People can easily adapt to different vehicles in a similar manner.
Most sensors can be implemented in a way that enables self-calibration.
I'm oversimplifying it here, but the macro process is taking some known attributes and mapping them to what you are observing. For example, if you can detect people, and you know the average height of a person, you can compute where your horizon is, and where you should (or shouldn't) expect to see people in the FOV. You can do this with cameras, lidar, etc. When you have multiple sensors you can do a lot more to have them all sample an object in their own ways and converge on agreement of where they are relative to each other and the object.
I’m not sure this has much to do with vision as opposed to fancy self-calibration software. At least a few years ago, Tesla cars would be in self-calibration mode for a while after delivery while they calibrated their cameras. I think the idea is that it’s cheaper to figure out in software where everything is than to calibrate the camera mounts and lenses at the factory.
I see no reason that LiDAR couldn’t participate in a similar algorithm.
A bigger issue would be knowing the shape of the car to avoid clipping an obstacle.
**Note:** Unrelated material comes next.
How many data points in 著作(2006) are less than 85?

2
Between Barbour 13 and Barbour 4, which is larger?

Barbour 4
It probably could, but I imagine a LIDAR system would need a similar (large) amount of training data to enable effective self-calibration across a wide variety of situations.
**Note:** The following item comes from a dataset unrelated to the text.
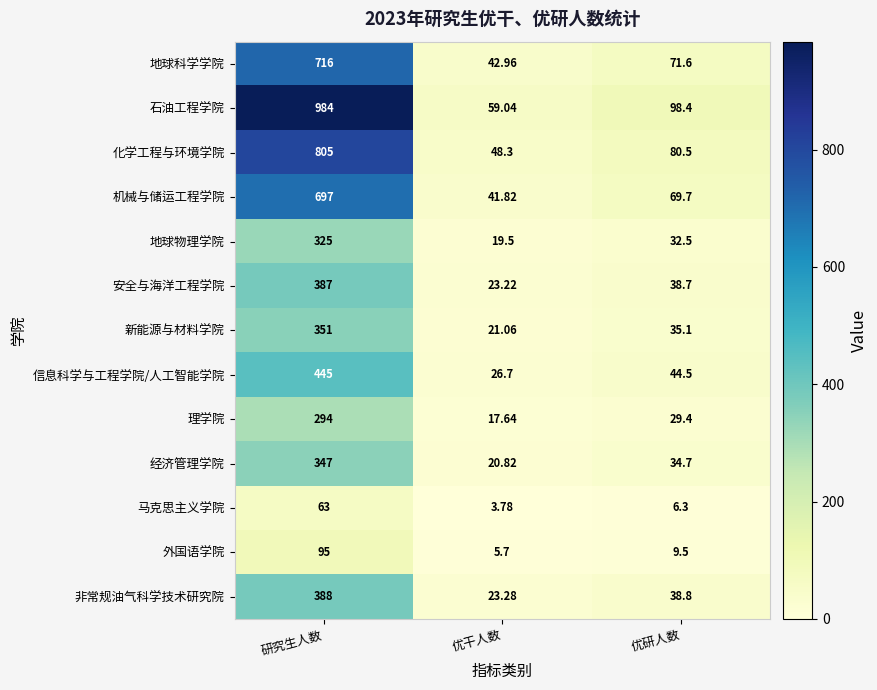

At which category is the sum across all series the highest?

研究生人数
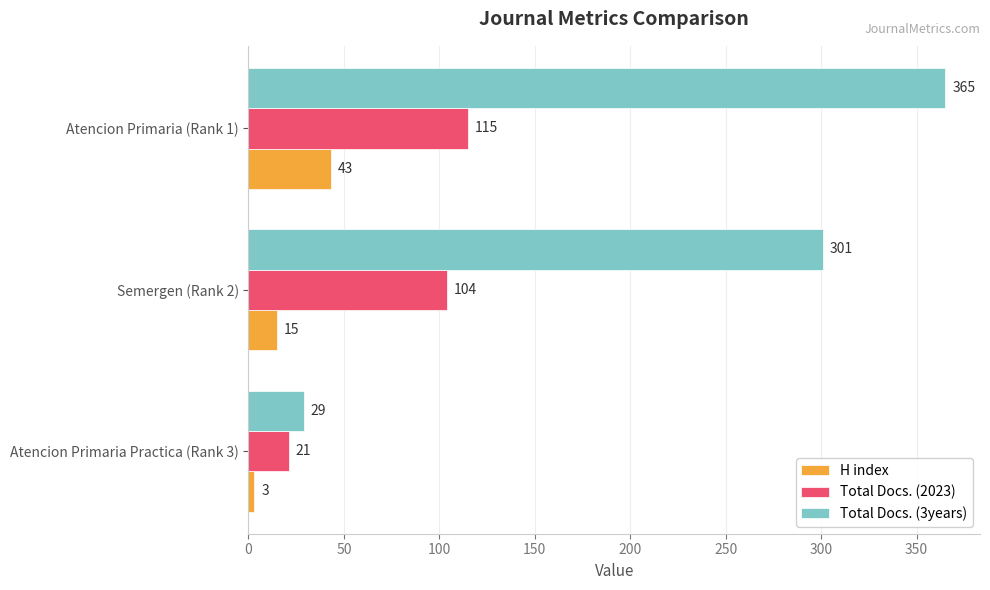

Count the H index values in the range 3 to 43.

3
At some point, with enough sensor suites, we might be able to generalize better and have effective lower(?)-shot training for self-calibration of sensor suites.
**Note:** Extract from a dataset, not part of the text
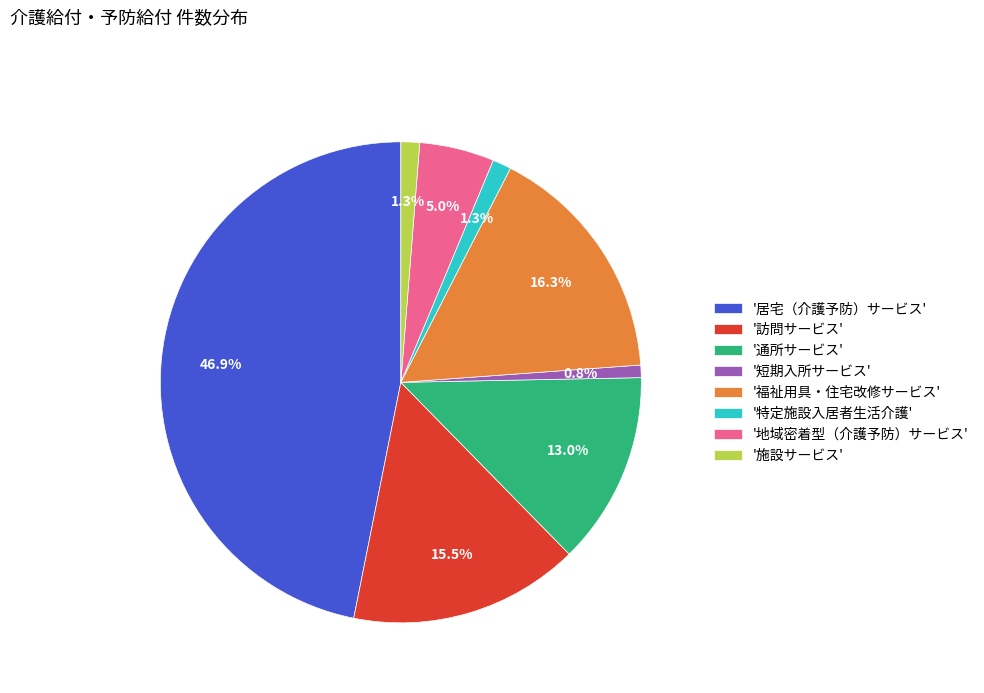

Which has a higher value, '福祉用具・住宅改修サービス' or '訪問サービス'?

'福祉用具・住宅改修サービス'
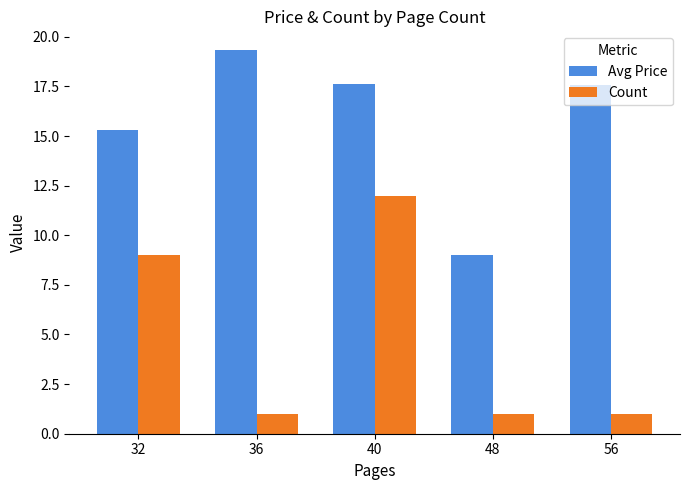

What is the sum of all Avg Price values?

78.8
Isn’t the model needed rather similar to what’s needed for sensor fusion in general? If you can extract features from each sensor that you expect to match to features from a different sensor, then you can collect a bunch of samples of this sort of data and then use it to fit the transformation between one sensor’s world space and another sensor’s world space.
Teslas require a camera calibration after windshield replacements, same as any cars
The calibration is a 10 minute drive on any marked road though, not the precise positioned target stuff that others use.
There is actually a photo of a Model 3 in factory line doing that precise positioned target stuff, so they do that precise positioned target stuff at the factory. It's also instant compared to a 10-minute drive.
I think the real reason why Tesla is known to require 10-minute calibration drive is, they shipped APHW2 long before the software matured, so they needed means to do it after the cars were shipped "blank". Other manufacturers only ship finalized hardware and software, and so they don't need a scalable tool-free calibration method.
Anyways, my point is that, Tesla cars need calibrations like anything else. This is same for any multi sensor SLAM systems, whether it uses sets of color cameras or laser spinny thingy or laser flash cameras or laser flash color camera thingy or combinations thereof.